明治13年に建てられ、築130年を超える髙橋様邸。歳月を重ねたその日本家屋は冬になると給湯器は凍りつき、吹き込む隙間風に室温はぐっと下がります。広い建坪を活かし切れず「単なる物置」となっている土間正面の広いスペース。「この建物を現代に甦らせる事は出来ないだろうか」という常日頃の髙橋様の悩みが昨年の夏、弊社住空間アドバイザーの竹林に向けられました。
髙橋様と竹林は子供同士が同級生という間柄。互いにPTA会長を勤め、プライベートでも親交を深めてきた仲でもあります。又、髙橋様と弊社は、今は亡きお父様の代から続くお付き合い。特に近年は、竹林とのプライベートにおける距離感も手伝い、何くれとなくご依頼いただく良好な関係を築いてきました。この髙橋様の想いに対し竹林は真剣に応え、一年にも及ぶ工期の中で髙橋様には常に温かく接していただき、工事が終わる頃には家族のような関係になっていたそうです。

関わる人たちの想いがさまざまな形で結実「古」と「新」が調和する家に

今回のリフォームにおいての一番のポイントは「いかに梁を活かすか」という点でした。「この梁は生前、父がよく自慢していたんです」と髙橋様。
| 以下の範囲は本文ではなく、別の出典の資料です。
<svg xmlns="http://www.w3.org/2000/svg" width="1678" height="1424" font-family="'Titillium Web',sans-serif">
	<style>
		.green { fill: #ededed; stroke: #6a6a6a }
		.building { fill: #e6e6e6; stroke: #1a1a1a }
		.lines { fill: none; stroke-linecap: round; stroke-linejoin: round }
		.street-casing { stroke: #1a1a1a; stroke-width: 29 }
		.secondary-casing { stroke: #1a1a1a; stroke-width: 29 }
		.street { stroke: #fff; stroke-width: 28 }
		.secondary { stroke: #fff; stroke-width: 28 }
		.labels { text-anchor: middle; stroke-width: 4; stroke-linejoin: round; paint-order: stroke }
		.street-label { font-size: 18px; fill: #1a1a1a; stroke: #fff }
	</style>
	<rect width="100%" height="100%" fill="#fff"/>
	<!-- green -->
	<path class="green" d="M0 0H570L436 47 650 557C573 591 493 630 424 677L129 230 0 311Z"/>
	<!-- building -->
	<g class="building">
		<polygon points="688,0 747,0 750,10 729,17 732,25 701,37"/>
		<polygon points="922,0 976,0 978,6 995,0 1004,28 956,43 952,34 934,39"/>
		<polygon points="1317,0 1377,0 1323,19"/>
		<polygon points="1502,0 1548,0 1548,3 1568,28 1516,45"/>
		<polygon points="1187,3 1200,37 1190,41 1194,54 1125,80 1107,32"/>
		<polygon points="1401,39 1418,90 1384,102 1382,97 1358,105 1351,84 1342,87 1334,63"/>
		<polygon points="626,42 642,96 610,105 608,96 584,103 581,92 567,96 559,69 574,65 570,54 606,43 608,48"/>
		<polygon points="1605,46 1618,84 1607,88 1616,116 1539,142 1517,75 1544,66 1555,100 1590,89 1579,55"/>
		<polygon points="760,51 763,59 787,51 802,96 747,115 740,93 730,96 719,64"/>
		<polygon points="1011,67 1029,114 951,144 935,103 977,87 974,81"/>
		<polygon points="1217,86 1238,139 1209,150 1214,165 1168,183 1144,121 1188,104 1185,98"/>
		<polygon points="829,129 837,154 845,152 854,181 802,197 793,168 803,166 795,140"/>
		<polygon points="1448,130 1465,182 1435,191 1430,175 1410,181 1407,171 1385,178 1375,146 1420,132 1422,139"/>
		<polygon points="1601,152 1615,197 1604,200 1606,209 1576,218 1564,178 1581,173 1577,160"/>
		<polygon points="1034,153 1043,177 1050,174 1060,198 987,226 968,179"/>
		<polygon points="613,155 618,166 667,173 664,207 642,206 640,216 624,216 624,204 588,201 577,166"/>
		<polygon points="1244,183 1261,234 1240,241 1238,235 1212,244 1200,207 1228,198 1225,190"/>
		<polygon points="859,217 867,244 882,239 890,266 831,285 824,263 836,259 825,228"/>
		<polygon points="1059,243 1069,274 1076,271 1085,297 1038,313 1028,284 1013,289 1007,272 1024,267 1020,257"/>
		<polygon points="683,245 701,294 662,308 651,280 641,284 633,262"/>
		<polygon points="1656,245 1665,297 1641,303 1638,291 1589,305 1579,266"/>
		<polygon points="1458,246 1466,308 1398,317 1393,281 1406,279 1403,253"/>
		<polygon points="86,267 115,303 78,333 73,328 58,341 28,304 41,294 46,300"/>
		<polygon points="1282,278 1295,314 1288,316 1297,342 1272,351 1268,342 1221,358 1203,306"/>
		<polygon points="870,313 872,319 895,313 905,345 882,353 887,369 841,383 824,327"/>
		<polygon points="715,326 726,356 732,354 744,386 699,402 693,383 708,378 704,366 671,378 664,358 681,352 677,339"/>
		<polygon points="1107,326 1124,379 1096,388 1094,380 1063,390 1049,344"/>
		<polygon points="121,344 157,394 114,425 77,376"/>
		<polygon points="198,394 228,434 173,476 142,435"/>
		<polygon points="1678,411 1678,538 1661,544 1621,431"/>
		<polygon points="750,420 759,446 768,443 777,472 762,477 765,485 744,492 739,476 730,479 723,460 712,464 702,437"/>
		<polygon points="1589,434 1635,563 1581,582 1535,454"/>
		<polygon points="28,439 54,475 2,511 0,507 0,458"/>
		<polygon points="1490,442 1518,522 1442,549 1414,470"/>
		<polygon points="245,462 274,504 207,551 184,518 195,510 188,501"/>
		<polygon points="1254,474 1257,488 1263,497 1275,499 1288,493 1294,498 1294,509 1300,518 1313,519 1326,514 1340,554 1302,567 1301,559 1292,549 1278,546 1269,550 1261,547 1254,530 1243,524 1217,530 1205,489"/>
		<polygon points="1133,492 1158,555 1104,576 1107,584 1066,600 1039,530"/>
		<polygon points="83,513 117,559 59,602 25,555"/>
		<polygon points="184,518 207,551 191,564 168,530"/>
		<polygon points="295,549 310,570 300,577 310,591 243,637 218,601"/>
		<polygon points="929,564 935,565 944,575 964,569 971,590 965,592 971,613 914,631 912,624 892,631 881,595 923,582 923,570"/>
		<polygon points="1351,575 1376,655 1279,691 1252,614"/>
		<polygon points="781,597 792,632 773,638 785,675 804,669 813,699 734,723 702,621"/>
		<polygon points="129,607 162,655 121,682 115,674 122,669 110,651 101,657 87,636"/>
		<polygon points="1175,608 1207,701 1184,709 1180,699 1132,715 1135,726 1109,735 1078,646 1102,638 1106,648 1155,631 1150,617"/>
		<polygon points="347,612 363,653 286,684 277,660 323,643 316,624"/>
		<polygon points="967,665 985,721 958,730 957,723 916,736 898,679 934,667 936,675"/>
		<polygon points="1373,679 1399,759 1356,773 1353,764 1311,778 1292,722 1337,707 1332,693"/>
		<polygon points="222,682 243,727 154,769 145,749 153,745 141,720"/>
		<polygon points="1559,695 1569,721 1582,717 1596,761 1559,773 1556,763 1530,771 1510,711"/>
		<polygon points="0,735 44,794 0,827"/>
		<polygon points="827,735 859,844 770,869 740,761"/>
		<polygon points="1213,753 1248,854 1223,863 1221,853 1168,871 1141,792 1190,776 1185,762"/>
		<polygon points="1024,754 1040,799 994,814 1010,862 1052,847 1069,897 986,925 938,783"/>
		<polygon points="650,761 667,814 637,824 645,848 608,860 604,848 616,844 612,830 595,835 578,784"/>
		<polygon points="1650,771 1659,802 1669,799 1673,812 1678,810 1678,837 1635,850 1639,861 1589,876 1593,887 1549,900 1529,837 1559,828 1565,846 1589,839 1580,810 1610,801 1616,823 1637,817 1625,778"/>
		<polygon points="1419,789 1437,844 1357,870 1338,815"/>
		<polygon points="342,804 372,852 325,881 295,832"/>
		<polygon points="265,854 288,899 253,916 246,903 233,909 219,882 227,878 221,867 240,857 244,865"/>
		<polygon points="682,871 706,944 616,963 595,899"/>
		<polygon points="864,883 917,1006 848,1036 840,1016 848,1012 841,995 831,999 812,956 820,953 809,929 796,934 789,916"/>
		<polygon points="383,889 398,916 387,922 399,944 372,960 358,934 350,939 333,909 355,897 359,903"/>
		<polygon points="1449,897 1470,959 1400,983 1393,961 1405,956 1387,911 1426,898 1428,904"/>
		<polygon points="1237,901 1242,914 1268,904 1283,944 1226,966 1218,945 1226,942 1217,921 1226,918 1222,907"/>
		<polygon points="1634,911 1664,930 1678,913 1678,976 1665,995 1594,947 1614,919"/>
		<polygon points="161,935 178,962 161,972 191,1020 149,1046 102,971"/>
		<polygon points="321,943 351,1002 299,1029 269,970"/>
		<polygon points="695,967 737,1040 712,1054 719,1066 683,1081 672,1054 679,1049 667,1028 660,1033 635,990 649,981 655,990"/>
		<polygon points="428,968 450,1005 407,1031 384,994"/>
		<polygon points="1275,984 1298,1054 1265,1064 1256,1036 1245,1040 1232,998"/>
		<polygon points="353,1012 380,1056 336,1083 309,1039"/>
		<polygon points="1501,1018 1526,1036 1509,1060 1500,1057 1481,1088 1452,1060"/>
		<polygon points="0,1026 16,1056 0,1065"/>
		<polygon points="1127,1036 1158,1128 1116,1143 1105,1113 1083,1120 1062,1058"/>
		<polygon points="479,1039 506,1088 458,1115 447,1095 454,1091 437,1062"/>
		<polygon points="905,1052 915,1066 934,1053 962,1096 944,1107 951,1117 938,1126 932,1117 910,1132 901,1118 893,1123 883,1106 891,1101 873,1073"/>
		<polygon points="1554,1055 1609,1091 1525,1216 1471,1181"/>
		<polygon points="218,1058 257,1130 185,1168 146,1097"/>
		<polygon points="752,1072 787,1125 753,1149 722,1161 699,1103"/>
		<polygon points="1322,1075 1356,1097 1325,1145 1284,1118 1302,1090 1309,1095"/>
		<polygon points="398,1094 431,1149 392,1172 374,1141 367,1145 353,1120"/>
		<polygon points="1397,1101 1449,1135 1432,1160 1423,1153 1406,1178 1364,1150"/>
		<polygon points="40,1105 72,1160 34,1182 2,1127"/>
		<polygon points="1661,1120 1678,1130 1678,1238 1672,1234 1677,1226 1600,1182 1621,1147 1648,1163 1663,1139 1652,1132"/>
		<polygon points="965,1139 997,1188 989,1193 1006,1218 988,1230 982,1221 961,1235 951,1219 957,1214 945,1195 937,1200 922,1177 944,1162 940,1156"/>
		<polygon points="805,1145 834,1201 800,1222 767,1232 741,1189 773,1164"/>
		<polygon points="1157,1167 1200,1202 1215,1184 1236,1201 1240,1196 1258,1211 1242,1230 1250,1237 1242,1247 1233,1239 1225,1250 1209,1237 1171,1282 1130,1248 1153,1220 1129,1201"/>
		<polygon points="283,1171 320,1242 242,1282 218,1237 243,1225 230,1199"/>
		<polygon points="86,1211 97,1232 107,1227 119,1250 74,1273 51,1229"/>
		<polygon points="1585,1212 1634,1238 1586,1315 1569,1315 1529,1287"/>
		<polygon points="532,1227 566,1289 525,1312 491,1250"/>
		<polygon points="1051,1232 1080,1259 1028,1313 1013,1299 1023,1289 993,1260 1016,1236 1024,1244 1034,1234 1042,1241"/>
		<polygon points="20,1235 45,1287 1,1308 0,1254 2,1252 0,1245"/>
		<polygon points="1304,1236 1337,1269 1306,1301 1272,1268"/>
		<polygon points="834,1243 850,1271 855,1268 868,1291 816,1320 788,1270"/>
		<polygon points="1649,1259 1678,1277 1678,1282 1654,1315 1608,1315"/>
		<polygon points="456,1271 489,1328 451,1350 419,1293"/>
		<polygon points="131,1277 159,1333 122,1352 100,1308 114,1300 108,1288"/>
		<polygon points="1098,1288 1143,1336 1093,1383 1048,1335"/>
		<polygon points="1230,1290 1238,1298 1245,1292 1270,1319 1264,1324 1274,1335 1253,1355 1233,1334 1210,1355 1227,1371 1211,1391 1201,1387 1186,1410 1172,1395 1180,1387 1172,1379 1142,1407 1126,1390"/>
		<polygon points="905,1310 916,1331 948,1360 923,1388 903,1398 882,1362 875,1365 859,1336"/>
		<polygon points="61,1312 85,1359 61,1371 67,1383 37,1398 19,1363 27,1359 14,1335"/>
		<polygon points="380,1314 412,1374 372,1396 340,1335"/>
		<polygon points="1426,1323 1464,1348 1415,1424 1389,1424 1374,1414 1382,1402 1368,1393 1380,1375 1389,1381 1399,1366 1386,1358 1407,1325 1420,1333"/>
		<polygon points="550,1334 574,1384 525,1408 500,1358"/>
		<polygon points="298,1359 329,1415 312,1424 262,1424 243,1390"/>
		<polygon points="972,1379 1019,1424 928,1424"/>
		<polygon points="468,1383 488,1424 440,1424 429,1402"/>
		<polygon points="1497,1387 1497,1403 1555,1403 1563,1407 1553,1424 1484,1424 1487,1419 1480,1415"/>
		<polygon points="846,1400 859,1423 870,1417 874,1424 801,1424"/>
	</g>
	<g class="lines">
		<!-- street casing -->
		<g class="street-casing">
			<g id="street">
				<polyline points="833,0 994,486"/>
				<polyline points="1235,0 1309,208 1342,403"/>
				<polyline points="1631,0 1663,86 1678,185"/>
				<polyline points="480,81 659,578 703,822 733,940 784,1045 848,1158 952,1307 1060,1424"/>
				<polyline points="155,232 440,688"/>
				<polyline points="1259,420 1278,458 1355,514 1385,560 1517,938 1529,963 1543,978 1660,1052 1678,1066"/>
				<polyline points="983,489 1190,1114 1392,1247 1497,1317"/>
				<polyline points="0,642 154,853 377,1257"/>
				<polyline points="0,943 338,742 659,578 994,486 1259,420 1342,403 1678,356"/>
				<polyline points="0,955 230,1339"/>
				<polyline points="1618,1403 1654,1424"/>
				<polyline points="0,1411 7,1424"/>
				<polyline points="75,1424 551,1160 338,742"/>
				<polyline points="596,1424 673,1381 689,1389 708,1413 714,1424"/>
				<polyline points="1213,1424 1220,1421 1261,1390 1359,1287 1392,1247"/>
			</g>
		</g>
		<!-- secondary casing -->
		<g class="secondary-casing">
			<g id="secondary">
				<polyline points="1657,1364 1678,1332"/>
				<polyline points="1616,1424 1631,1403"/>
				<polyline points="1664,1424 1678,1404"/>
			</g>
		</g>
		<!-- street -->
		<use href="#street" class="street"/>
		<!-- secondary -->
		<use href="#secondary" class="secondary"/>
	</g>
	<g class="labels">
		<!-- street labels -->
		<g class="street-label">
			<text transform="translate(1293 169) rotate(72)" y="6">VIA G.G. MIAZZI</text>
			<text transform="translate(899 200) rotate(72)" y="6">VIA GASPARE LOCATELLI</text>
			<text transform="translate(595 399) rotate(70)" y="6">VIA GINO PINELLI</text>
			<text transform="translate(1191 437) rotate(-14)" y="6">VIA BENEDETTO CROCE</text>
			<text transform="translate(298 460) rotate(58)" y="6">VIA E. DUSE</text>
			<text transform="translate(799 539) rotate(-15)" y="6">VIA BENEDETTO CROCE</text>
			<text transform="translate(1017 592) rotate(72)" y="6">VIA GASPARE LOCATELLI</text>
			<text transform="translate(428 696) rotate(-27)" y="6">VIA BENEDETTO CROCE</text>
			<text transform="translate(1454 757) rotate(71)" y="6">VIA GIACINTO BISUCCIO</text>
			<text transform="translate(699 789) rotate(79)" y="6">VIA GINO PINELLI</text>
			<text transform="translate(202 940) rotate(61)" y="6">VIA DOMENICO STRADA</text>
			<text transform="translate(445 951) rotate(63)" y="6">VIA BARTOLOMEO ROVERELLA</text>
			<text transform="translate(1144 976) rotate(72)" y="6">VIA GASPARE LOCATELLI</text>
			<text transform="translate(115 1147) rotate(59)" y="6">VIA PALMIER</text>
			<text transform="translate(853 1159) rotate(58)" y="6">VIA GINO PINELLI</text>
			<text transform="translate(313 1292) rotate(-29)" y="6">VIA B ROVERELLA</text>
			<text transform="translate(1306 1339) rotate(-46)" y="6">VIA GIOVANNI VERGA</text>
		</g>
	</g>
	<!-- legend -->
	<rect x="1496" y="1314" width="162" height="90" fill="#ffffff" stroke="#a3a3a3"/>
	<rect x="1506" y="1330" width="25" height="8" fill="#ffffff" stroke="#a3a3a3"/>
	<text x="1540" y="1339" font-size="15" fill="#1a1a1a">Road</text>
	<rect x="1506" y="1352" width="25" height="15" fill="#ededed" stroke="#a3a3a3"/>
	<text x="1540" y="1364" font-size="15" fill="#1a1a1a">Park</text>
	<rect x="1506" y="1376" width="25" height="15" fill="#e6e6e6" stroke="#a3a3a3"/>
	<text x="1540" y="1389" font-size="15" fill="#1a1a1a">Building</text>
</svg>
梁を隠さないという事は当然、天井は吹き抜けにする必要があります。そこで一番の課題となったのが「照明」でした。梁がむき出しになることによって、同時に配線も露出することになります。当初はそれを隠す方法に頭を悩ませましたが、「むしろ配線を表に出したらどうか」と発想を180度転換。結果、シックなダウンライトを用いることにより、レトロさの中にムードを感じさせる落ち着いた空間へと仕上がりました。
建具も使えるものは、出来る限り再利用。欠けた部分は修繕し、漆を思わせる深い赤で塗り直し。こうして趣のある板の引き戸(杉戸)が、すっきりと収まりました。
また、これまで自分の部屋がなかったお嬢様のために、新生リビングの梁の上部にロフトを設置。広い空間を確保しました。これも天井が高い合掌造りならでは、です。
「100年以上たった柱や梁に、新しい建材を馴染ませるのが難しかったですね」と竹林。実は、塗装職人が仕上がりに納得せず、大幅な塗り直しを行った部分もあったそうです。既成の規格品が使えないため、建具ひとつとってもオーダーメイド。そうした工程を積み重ねることで、塗装だけでなく、建具職人や大工も「もっとできるはず」と、モチベーションをどんどん高めていきました。結果、自在鉤を吊った火棚や折れ戸の食器棚など、職人手製のインテリアまでも誕生することに。モダンさの中に風合いをにじませる手製の設えは、見事な梁としっくり調和します。
髙橋様の「古きを遺す」という強い想い。それに呼応した竹林や職人たちの「もっとより良くできるはず」という志。これらが一体となり、趣き豊かな住み良い家が実現しました。